— Странно все это, ты не находишь? С ним ведь такого раньше не было? Я имею в виду этого снайпера.
— Ты прав. Но, сам видишь, что бывает с людьми. Ни на кого нельзя положиться. Что предложишь дружище? — спросил полковник.
— Зона окружена?
— Да. Немцы в тесном кольце, никто не выйдет. Но, и мы пока не можем проникнуть туда, и узнать, что же все-таки там происходит, — сказал Дехтерев.
— Это ненадолго. Предлагаю дождаться рассвета, когда все осветится, и понаблюдать за обстановкой в бинокль, а затем уже будем думать, как обратно вернуть штаб.
— Хорошо, я согласен. У меня-то и выбора нет. Полегло моих ребят уже несколько десятков, не считая штабных офицеров, что на дежурстве были. Не бомбить же собственный штаб. Я рад, что ты вновь со мной, Тарасов.
Тарасов взял бинокль, и вместе с полковником и двумя солдатами заняли удобную позицию в одном из окопов — для наблюдения за недавно принадлежащим им штабом. Первые лучи солнца осветили туманный горизонт.
— Не понимаю, — сказал Тарасов.
— Что? — спросил полковник Дехтерев.
— Я не вижу немцев. Судя по тому, сколько они отбили атак, их должно быть не менее 30 человек, но…
— Что? Говори Тарасов. Есть идеи?
— Да. С юга надвигается небольшой туман, он уже покрыл часть строений штаба. Думаю, что через каких ни будь 30–40 минут туман увеличится, и мы сможем сделать вылазку к неприятелю.
— Это хорошо, — произнес Дехтерев.
Так и произошло. Через 50 минут, когда клубни тумана частично закрыли здания, майор вместе с полковником и еще шестью солдатами, под прикрытием белой полосы тумана, добрались до зданий штаба, а затем проникли через окно внутрь.

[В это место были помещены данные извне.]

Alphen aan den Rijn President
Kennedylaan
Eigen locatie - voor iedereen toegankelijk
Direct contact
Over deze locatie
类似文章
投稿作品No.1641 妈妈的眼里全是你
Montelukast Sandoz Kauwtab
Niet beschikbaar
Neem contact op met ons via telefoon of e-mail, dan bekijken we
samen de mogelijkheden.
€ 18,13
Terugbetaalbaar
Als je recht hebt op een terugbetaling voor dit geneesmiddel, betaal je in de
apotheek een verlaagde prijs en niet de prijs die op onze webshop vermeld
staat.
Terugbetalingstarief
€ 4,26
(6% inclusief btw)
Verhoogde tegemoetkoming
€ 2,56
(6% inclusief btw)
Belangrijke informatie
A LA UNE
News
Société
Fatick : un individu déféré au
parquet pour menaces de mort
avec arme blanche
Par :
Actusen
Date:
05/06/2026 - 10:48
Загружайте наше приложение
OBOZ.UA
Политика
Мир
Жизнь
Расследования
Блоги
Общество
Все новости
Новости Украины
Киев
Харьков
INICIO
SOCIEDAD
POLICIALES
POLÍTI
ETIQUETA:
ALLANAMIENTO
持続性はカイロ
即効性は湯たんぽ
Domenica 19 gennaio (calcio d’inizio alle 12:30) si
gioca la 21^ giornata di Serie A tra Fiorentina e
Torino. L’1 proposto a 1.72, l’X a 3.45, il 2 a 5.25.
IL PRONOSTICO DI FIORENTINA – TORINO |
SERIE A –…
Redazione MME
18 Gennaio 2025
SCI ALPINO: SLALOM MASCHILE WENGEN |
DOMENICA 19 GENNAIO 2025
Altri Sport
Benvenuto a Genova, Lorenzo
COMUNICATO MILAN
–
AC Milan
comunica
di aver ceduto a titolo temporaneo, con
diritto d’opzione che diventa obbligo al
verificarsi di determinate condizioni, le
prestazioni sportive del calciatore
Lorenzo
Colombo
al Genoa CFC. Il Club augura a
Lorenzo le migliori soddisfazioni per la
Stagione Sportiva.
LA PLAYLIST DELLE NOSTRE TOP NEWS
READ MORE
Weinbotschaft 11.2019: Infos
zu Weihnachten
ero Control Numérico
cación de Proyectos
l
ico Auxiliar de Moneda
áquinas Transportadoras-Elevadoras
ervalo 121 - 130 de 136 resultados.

На полу лежало несколько трупов советских солдат. Немцев не было видно. Команда во главе с Тарасовым двигалась медленно, осматривая каждый угол помещений. Впереди, почти бесшумно шел Тарасов. В следующем помещении они обнаружили двух бездыханно лежащих на полу немецких солдат. Пройдя еще несколько комнат, они увидели аналогичную картину — трупы немецких солдат в камуфляжной форме.
— Без единого выстрела, — удивился Тарасов.
— Так это же здорово. Штаб наш, — сказал улыбаясь, полковник.
— Это странно, ты не находишь?
— Что странного? Мы ведь захватили наш штаб, — полковник снял каску. — Признаюсь, я рассчитывал на серьезное сопротивление фрицев. А тут лишь только трупы. Сами подохли.
— Тебе полковник, не кажется это странным? — сказал майор Тарасов. — Что или кто их убил? Их тела не пострадали от пуль, но они и не дышат.
— Мне все равно как, главное, что они мертвы, а штаб вернулся в наши руки. Готовь дырочку на мундире. За это тебе еще медаль дадут, — сказал полковник. — А на счет фрицев, пусть наши медики изучают, от чего эти фрицы умерли. Хоть отравились от яда, когда нас увидели. Хотя, конечно, язык бы нам не помешал. У них ведь рация была. Вот она, разбитая. — Он пнул ее ногой. — Наверняка своим сообщили о выполнении задания. Сволочи.
На рассвете в штаб прибыло несколько генералов. После осмотра штаба, было решено отправить несколько трупов немецких солдат в лабораторию научного института — для выявления причины их внезапной смерти. Через сутки профессор НИИ (научно исследовательский институт) вызвал к себе в кабинет Тарасова.
— Это вам поручено, отчет подготовить о смерти немцев? — спросил профессор.
— Да, это дело поручили мне, — ответил майор Тарасов.
— Мы провели ряд опытов и сделали вскрытие трупов. Я готов с вами поделиться результатами.
— Я вас внимательно слушаю.
— Первое, на что мы обратили свое внимание, так это лица трупов немецких солдат. Они были все с ужасающими выражениями лица, мимические мышцы свело сильной судорогой, как будто перед смертью они испытали какой-то ужас или боль. Их зрачки сильно расширены. По началу, мы подумали, что это действие какого-то парализующего и быстродействующего газа, но после ряда исследований их лёгких, а так же анализа крови, мы не обнаружили ни газа, ни каких-либо отравляющих средств. Ядов то же не было.
— От чего же тогда они умерли? — спросил Тарасов.
— Они умерли от внезапной остановки сердца. Удалось установить, что в их крови находилось много норадреналина. Его концентрация в крови превышала норму в 200 раз.
— То есть, профессор, они умерли от перевозбуждения? — спросил Тарасов.